Sucesso da Dinamarca se deve ao estado de bem-estar social
"A Dinamarca, assim como suas vizinhas Suécia, Noruega e Finlândia, adota desde os anos 1930 um sistema de seguridade social segundo o qual todos os cidadãos têm direitos iguais a serviços públicos como saúde, educação e previdência. Isso significa que, por princípio, qualquer indivíduo tem acesso franco e gratuito a esses benefícios ao longo da vida. Além disso, para subsidiar esse sistema, a Dinamarca faz com que quem ganha mais pague mais impostos", diz Luiz Antonio Araújo, ao comentar reportagem do Globo Repórter, que omite esses pontos essenciais
Por Luiz Antonio Araújo, em seu facebook
Graças ao "Globo Repórter" desta sexta (18/11), descobri que a Dinamarca é o paraíso terrestre ou algo muito próximo disso. "País da felicidade", "terra onde as diferenças sociais são quase invisíveis", "campeão da segurança, da igualdade, da simplicidade" – é difícil resistir a um lugar assim. Fiquei esperando até o final do programa para saber qual é, afinal, a receita de sucesso dos dinamarqueses. Apostei que seria algo entre o "frio escandinavo" e a ausência de "herança ibérica". O "Globo Repórter" acabou silenciando sobre essa importante questão. Tomado de indômita curiosidade, fui buscar informações. Aprendi o seguinte:
* a Dinamarca, assim como suas vizinhas Suécia, Noruega e Finlândia, adota desde os anos 1930 um sistema de seguridade social segundo o qual todos os cidadãos têm direitos iguais a serviços públicos como saúde, educação e previdência. Isso significa que, por princípio, qualquer indivíduo tem acesso franco e gratuito a esses benefícios ao longo da vida;
* para subsidiar esse sistema, a Dinamarca faz com que quem ganha mais pague mais impostos. Segundo a insuspeita Tax Foundation, a maior alíquota individual de imposto de renda em 2015, incluindo tributação na fonte, foi de 60% na Dinamarca, 57% na Suécia e 39% na Noruega. No Brasil, foi de 27,5%, ou menos da metade do nível dinamarquês, depois de ter sido de pelo menos 40% durante quatro décadas, até os anos 1990, como lembram os economistas Sergio Wulff Gobetti e Rodrigo Octávio Orair. Abaixo, uma tabela mostra a relação receita tributária/PIB em 25 países, com a Dinamarca no topo, com 49%;
* outro dado importante tem a ver com a concentração de renda. Na Dinamarca, os 0,05% mais ricos detêm 1,3% da renda nacional. No Brasil, os mesmos 0,05% mais ricos abocanham 8,5% da renda. Nas palavras de Gobetti e Orair: "(...) são cerca de 71 mil pessoas que se apropriam de 8,5% de toda a renda. Este é um patamar que dificilmente encontrará outros paralelos no mundo" (GOBETTI; ORAIR. Progressividade tributária: a agenda negligenciada. In: http://www.ipea.gov.br/…/images/stories/PDFs/TDs/td_2190.pdf)

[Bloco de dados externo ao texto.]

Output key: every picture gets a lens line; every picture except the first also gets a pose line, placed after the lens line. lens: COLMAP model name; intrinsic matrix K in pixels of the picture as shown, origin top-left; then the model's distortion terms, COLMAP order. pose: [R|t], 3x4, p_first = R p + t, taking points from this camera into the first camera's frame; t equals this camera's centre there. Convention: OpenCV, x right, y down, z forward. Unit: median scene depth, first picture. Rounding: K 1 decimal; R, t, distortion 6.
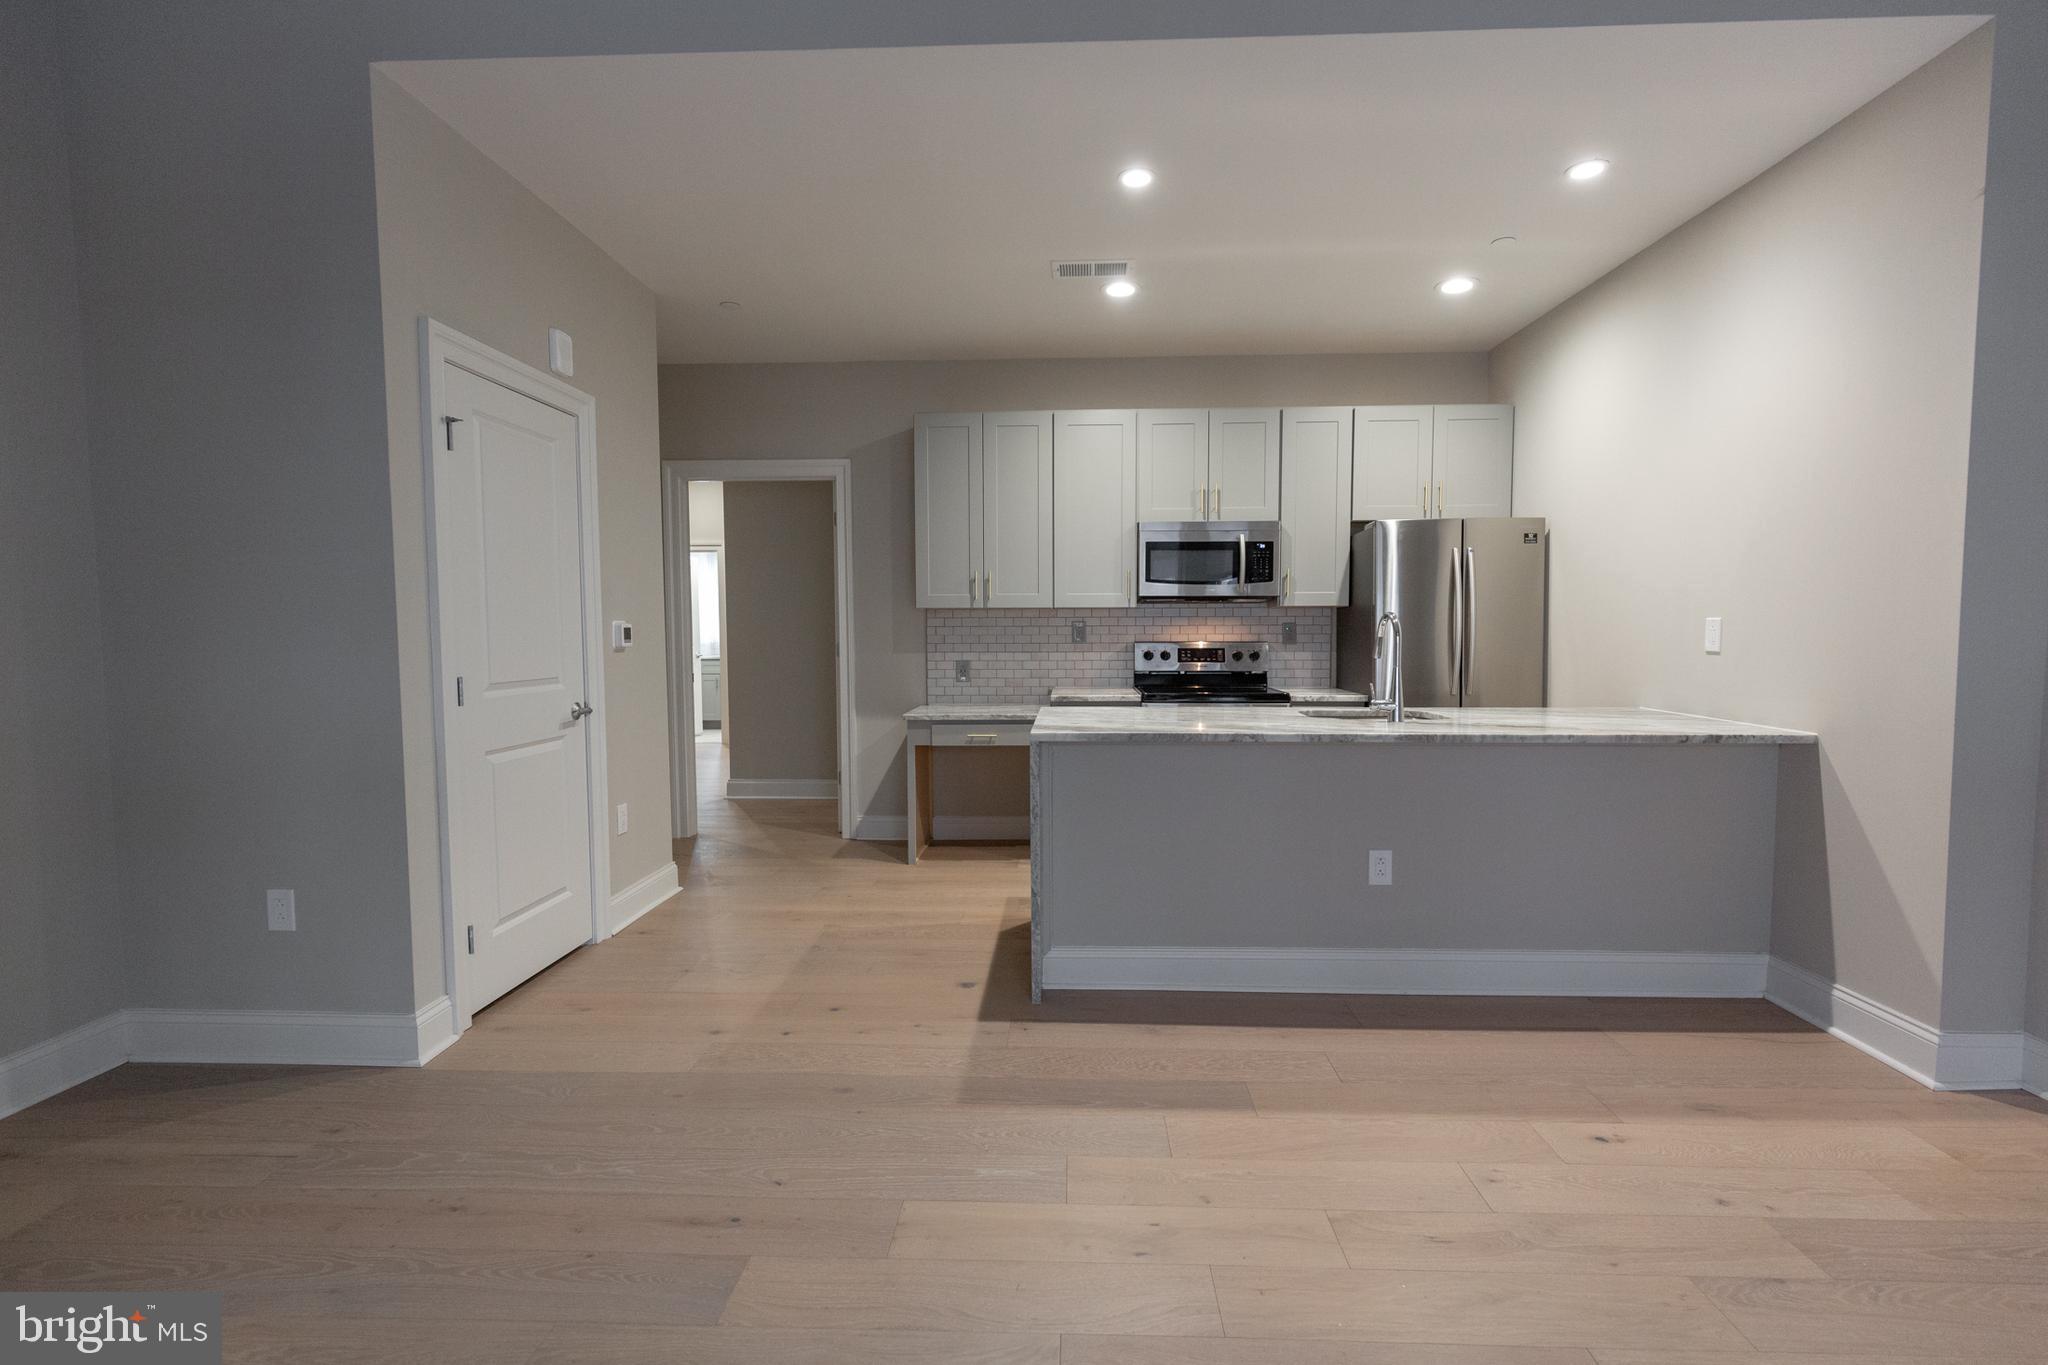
lens RADIAL K [[943.0, 0, 1039.4], [0, 943.0, 679.9], [0, 0, 1]] dist [0.006238, 0.000338]
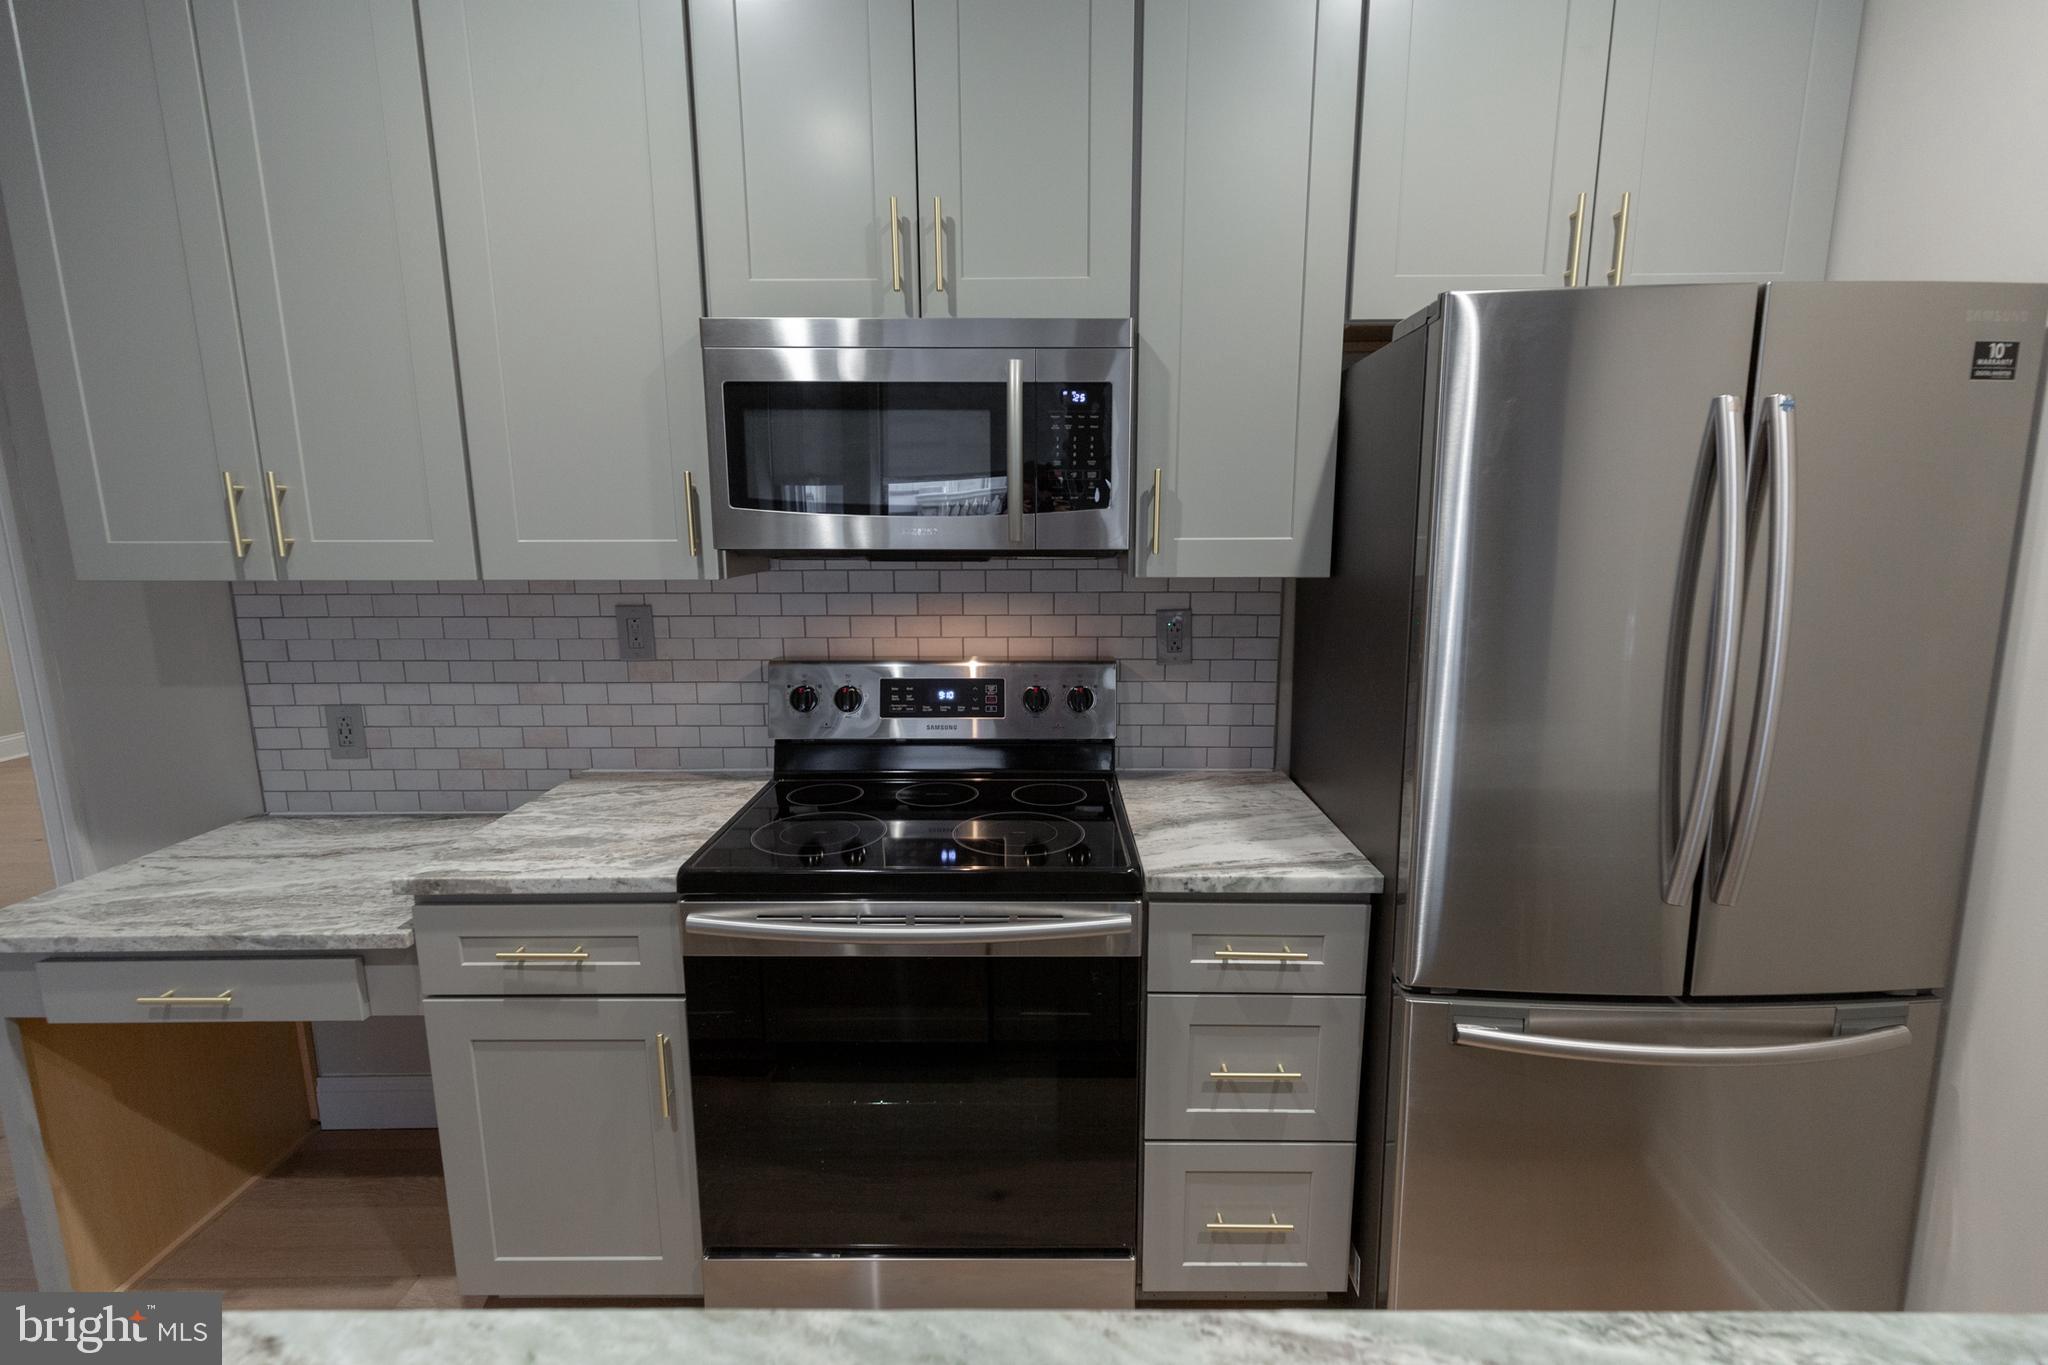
lens RADIAL K [[930.2, 0, 1043.1], [0, 930.2, 688.9], [0, 0, 1]] dist [0.003746, 0.000555]
pose [[0.999374, -0.005836, 0.034906, 0.210387], [0.001432, 0.992169, 0.124891, -0.080931], [-0.035362, -0.124762, 0.991556, 0.659822]]
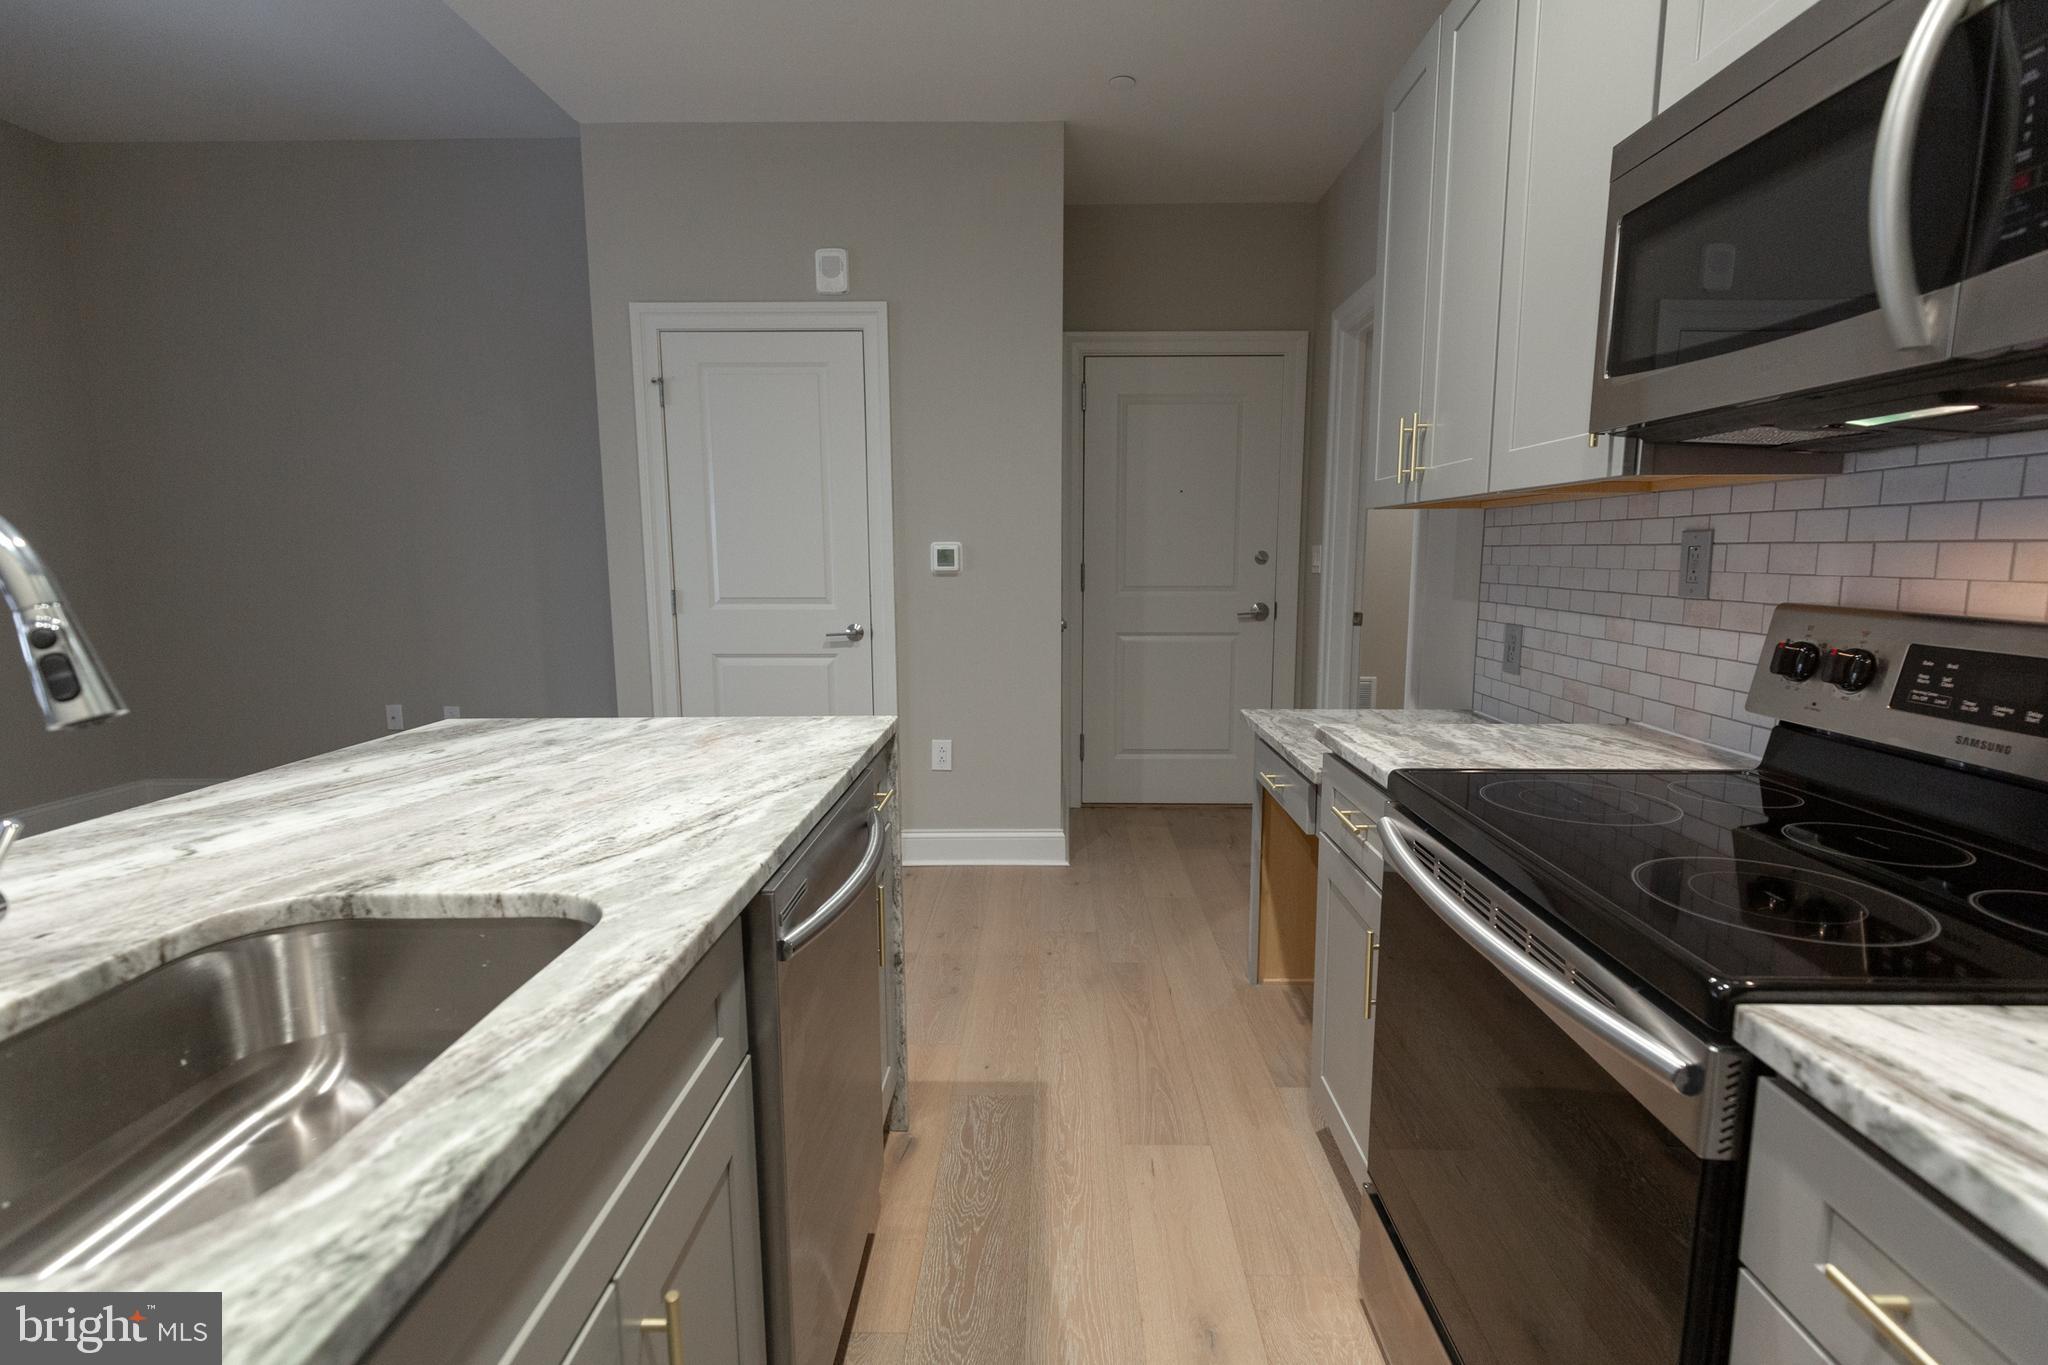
lens RADIAL K [[968.7, 0, 1035.6], [0, 968.7, 683.6], [0, 0, 1]] dist [0.002969, 0.000104]
pose [[0.018978, 0.140549, -0.989892, 0.391865], [-0.051563, 0.988890, 0.139418, -0.048370], [0.998489, 0.048396, 0.026015, 0.832607]]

* uma das entrevistadas do "Globo Repórter", a cientista política Ulla Holm, diz que na Dinamarca "a corrupção quase não existe, e nós temos muito orgulho de sermos incorruptíveis (...) O fato de que nós confiamos no Estado é muito importante para nós". Ou seja, o sistema funciona porque não há corrupção, certo? Errado. Entre 2012 e 2015, o governo dinamarquês estima que fraudes tributárias tenham subtraído US$ 1,85 bilhão (R$ 7,4 bilhões) do Tesouro. Esse é praticamente o mesmo valor que a Receita Federal cobrava até janeiro deste ano das empreiteiras envolvidas na Lava-Jato. É preciso combater a corrupção, mas esse combate não pode servir para acobertar desmonte de direitos, como o fundamentalismo neoliberal tenta fazer crer no Brasil.

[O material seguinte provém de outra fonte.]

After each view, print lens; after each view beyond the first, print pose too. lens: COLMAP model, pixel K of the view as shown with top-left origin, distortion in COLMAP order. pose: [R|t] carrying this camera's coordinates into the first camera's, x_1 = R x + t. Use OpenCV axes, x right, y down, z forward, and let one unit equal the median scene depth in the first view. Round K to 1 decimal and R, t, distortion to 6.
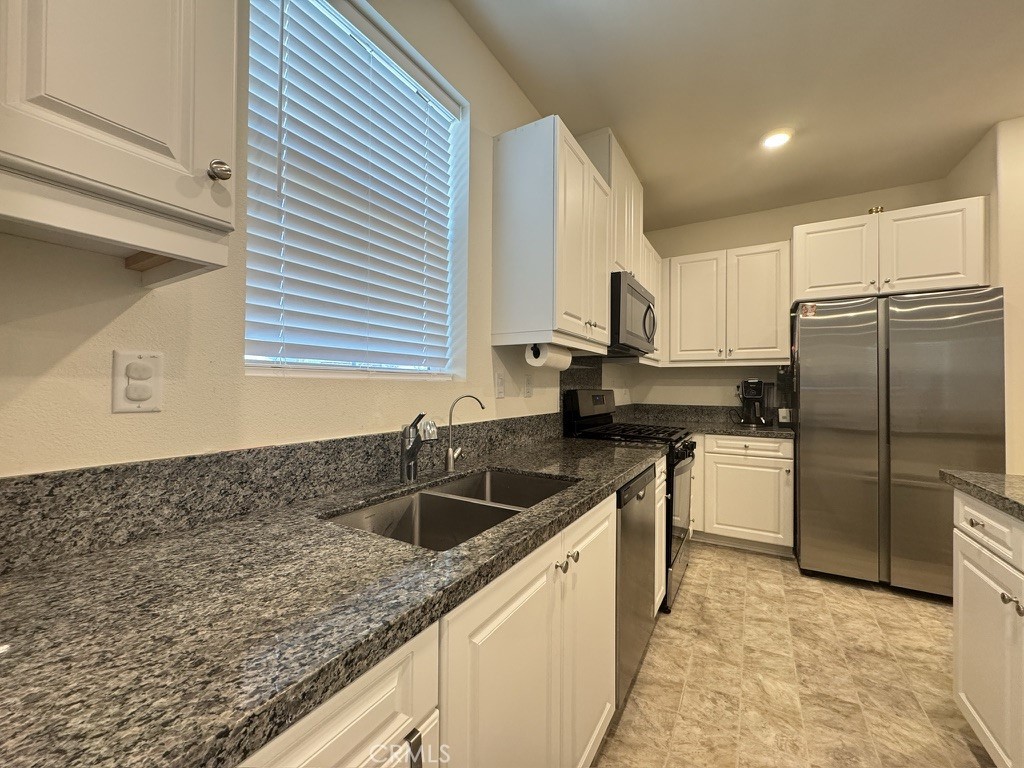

No GloboPlay, há uma entrevista com uma brasileira radicada em Copenhague que faz uma defesa bem informada e sóbria do Estado de bem-estar social (https://globoplay.globo.com/v/6297336/programa/). É pena que os editores do "Globo Repórter" não tenham achado necessário incluir a entrevista no programa que foi ao ar, relegando-a à página na web, à qual pelo menos 50% dos brasileiros não têm acesso.